EL TEXTO:
La aparición del Diccionario Biográfico Español editado por la
Real Academia de la Historia ha venido seguida por una furiosa campaña
de la ultraizquierda historiográfica, política y mediática. Al hacerlo,
sus representantes demuestran que son conscientes del retroceso que
supone para sus campañas de agit-prop no haber controlado,
con sus métodos habituales, la redacción de esta obra. La irritación
llevó a extremos tan pintorescos como el de adjetivar apresuradamente de
Contradiccionario a un vademécum publicado en 2012 y que
recopilaba los lugares comunes de la propaganda emanada desde este
sector en torno a la Segunda República, la Guerra Civil y la España de
Franco.
Aunque mi aportación ha sido más que modesta, poco son cinco biografías en un conjunto de más de 50 volúmenes, ya he dicho en otro lugar
que me siento orgulloso de haber colaborado en este proyecto junto a
historiadores de la categoría de Gonzalo Anes, Vicente Palacio Atard,
Carlos Seco Serrano o Luis Suárez Fernández, por citar solamente a
algunos. Y es que los dicterios contra el Diccionario Biográfico
se vuelven contra quienes los lanzan porque revelan su voluntad de
imponer una interpretación unilateral y manipuladora de la historia, sin
admitir la existencia de instituciones académicas y científicas
independientes.
Que los herederos del Frente Popular se ocupen de
apenas unas columnas en el contexto de más de 40.000 páginas es un honor
inmerecido, que hay que apreciar en lo que supone a la hora de señalar
objetivos y que solamente merece, mutatis mutandi, la respuesta
de Calvo Sotelo cuando el presidente del Gobierno pronunció su sentencia
de muerte ante las Cortes republicanas: «La vida podéis quitarme pero más no podéis…».
Nos referimos, en concreto, a una de las biografías que aparecen el citado Diccionario: la de Vicente Rojo, el militar que ocupó durante la Guerra Civil la jefatura del Estado Mayor Central del Ministerio de Defensa.
Son
numerosos los aspectos interesantes de la trayectoria del militar
valenciano y recogidos en dicha reseña biográfica, como son sus campañas
en las zonas de Ceuta y Tetuán, sus aptitudes para la formación teórica
en la Academia de Toledo, su participación en las acciones psicológicas
planeadas para desmoronar la resistencia del Alcázar, o su muerte en
Madrid, a donde volvió desde el exilio. Sin embargo, alguna reseña
periodística ha preferido centrarse en una imposible confrontación entre
las figuras de Francisco Franco y Vicente Rojo.

MATERIAL DADO:
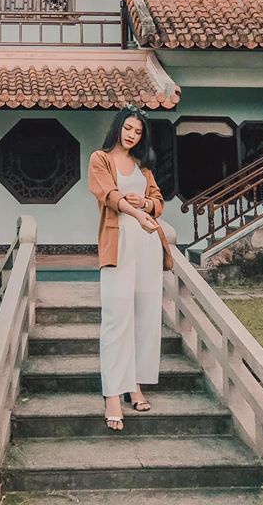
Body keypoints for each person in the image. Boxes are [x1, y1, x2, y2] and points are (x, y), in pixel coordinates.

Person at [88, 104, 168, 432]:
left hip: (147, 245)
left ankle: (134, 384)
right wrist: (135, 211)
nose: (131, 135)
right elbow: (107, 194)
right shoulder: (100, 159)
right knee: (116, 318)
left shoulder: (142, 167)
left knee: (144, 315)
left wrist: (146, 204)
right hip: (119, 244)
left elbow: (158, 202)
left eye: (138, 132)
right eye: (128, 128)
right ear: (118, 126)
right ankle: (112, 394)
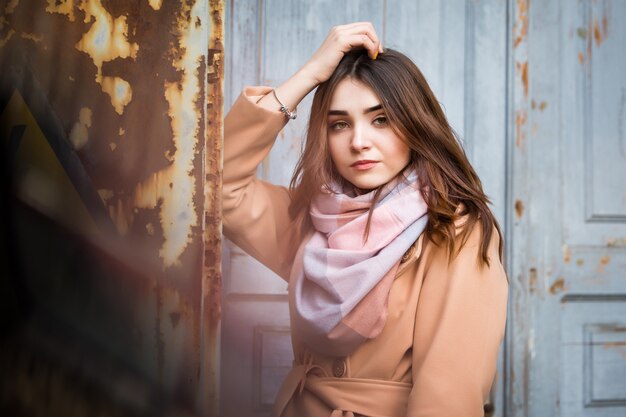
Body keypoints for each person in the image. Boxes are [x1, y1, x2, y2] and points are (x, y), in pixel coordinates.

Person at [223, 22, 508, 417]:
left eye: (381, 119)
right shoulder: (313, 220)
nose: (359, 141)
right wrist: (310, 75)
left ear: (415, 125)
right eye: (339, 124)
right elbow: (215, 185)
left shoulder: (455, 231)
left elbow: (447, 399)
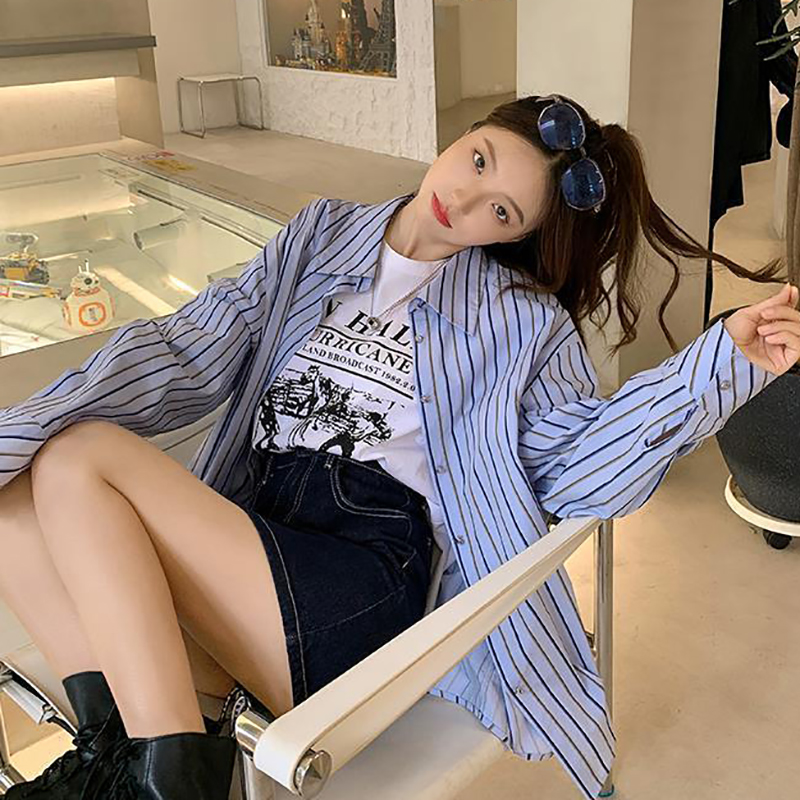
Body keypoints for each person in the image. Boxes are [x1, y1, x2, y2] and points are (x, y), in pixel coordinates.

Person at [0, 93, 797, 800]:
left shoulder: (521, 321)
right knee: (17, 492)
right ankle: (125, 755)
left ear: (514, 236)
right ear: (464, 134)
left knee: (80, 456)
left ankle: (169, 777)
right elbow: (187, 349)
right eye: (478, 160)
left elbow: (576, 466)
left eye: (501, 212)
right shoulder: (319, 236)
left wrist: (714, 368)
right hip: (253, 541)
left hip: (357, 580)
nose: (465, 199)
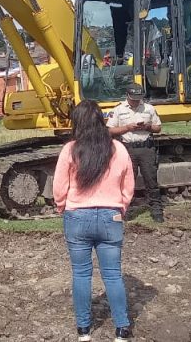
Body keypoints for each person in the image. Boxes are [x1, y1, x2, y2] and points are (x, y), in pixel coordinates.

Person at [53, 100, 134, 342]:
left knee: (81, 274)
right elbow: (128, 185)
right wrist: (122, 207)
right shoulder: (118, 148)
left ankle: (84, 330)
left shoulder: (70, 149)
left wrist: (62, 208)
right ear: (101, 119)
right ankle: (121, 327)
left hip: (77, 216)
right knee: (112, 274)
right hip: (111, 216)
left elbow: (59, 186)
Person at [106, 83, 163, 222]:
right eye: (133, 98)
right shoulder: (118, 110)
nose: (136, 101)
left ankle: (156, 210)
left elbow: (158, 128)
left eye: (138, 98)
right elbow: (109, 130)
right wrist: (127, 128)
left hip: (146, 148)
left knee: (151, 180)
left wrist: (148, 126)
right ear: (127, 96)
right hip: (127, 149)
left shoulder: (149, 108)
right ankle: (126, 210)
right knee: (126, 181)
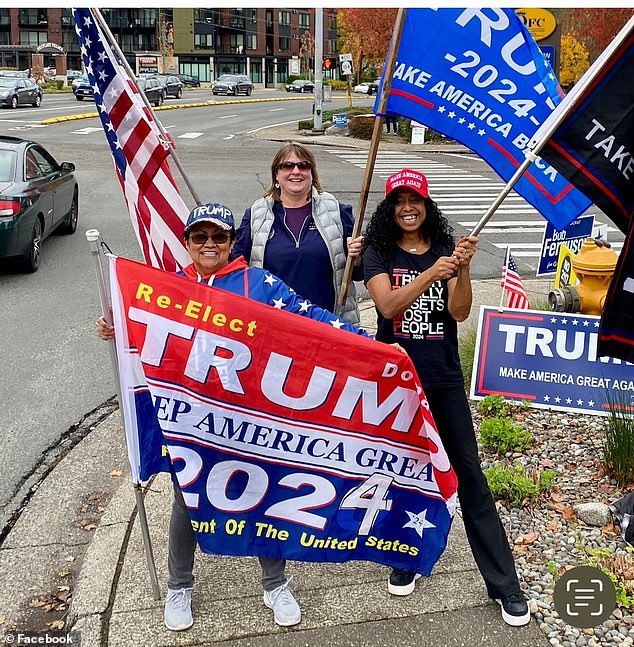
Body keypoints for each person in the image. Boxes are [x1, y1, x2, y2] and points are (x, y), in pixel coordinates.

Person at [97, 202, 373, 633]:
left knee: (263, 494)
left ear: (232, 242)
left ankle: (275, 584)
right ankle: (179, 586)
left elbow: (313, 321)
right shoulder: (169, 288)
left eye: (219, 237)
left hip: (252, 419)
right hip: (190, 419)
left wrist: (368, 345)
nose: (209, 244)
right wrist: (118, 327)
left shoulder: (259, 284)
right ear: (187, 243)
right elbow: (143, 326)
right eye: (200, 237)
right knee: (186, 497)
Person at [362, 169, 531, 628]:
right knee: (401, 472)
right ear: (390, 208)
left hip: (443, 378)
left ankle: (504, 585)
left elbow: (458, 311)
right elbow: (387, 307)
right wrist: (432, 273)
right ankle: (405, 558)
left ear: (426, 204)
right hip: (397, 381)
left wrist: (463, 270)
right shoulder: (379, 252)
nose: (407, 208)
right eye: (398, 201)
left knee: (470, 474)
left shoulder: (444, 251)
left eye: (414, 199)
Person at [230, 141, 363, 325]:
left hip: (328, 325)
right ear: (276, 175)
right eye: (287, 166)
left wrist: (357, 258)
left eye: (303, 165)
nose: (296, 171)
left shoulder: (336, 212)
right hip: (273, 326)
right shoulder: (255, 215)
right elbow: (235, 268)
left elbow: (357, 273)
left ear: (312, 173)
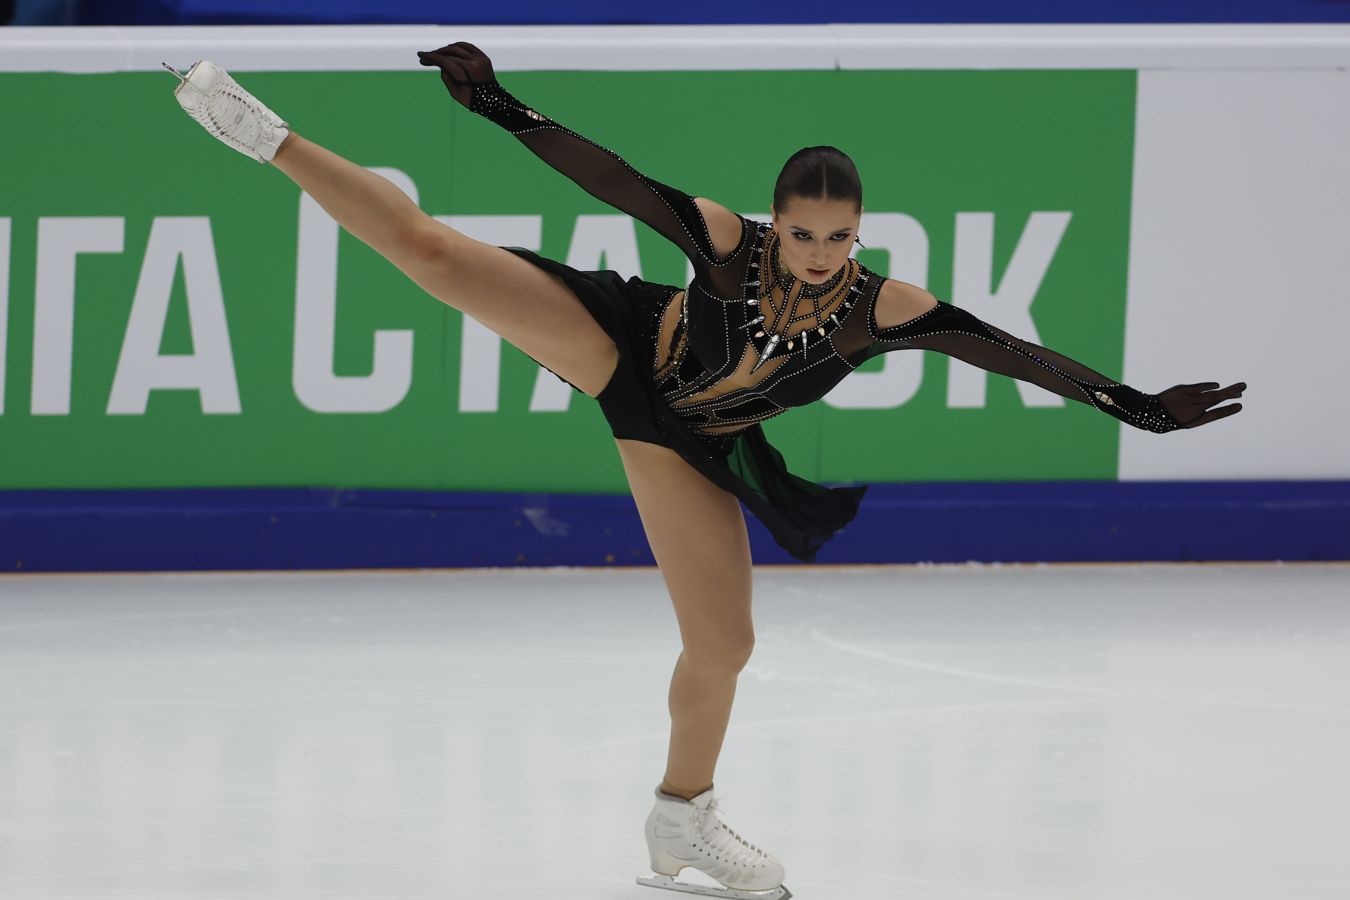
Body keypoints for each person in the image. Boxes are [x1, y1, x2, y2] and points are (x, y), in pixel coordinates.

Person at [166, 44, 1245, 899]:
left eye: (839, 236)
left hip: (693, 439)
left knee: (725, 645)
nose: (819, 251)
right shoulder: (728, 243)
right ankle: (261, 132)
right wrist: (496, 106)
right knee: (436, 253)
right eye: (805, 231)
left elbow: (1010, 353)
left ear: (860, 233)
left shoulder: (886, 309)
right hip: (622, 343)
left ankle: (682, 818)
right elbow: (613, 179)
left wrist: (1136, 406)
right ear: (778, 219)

QUÉ HACER:
(1) Responde según el texto sobre el Diccionario Biográfico Español:
(a) ¿Qué institución edita el Diccionario Biográfico Español?
(b) ¿Cuántas biografías aportó quien escribe al Diccionario?
(c) ¿Qué cargo ocupó Vicente Rojo durante la Guerra Civil?
(2) Cambia "proyecto" por "trabajo" en el tramo del texto sobre el Diccionario Biográfico Español que va desde "Aunque mi aportación" hasta "independientes.", y escribe ese tramo.

RESPUESTAS:
(1)
(a) La Real Academia de la Historia.
(b) Cinco.
(c) La jefatura del Estado Mayor Central del Ministerio de Defensa.

(2)
Aunque mi aportación ha sido más que modesta, poco son cinco biografías en un conjunto de más de 50 volúmenes, ya he dicho en otro lugar
que me siento orgulloso de haber colaborado en este trabajo junto a
historiadores de la categoría de Gonzalo Anes, Vicente Palacio Atard,
Carlos Seco Serrano o Luis Suárez Fernández, por citar solamente a
algunos. Y es que los dicterios contra el Diccionario Biográfico
se vuelven contra quienes los lanzan porque revelan su voluntad de
imponer una interpretación unilateral y manipuladora de la historia, sin
admitir la existencia de instituciones académicas y científicas
independientes.